Imagine the house analogy from the book. Only, this time, we have the heater/air conditioner (let's call it a heat pump, with the ability to pump both ways) in one room, the room you want to control the heat in, and the thermometer that affects the feedback in another. Let us examine how this system works now.

Let us first assume that the heat is uniformely spread throughout the house. Both rooms will after a certain amount of time during which the heat pump is not working, be at the same temperature, and fall and sink at the same rate. This is the state we have our system in when we start off.

Now, the temperature drops below our minimum. The thermometer registers this, and sends a message to the heat pump to start negative feedback. The room with the heat pump is quickly brought back up above he minimum temperature. The room with the thermometer, however, is still colder. So the heat pump continues heating. And then, finally, the thermometer measures a temperature above minimum, and turns the heat pump off.

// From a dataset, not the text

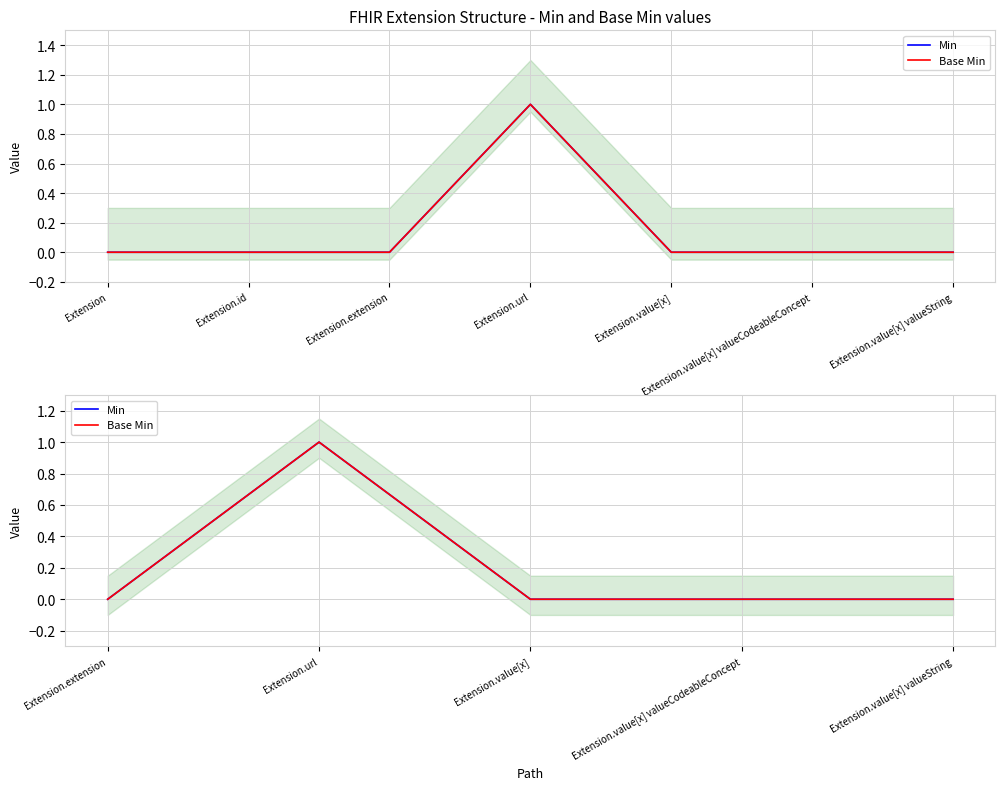

Which series has the largest total across all categories?

Min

By now, however, the room with the heat pump is far above the preferred temperature.

The same happens in our bodies. We eat, and the food is processed. The body, once it has processed enough of it to see that it has gotten the energy it wants, tells you that you are full, that you don't need to eat anymore. Of course, by the time this happens, you've already eaten an amount of food that hasn't been processed yet. Depending on how fast you eat, this amount can vary from negligible to obesity.

So many of us don't actually have an Eat Watch that is wired wrong, but rather one that is set too slow. See now why it's actually a good idea to eat slowly?

It's also probably worth mentioning that it seems like one can actually rewire one's Eat Watch. Though that's something I won't go into.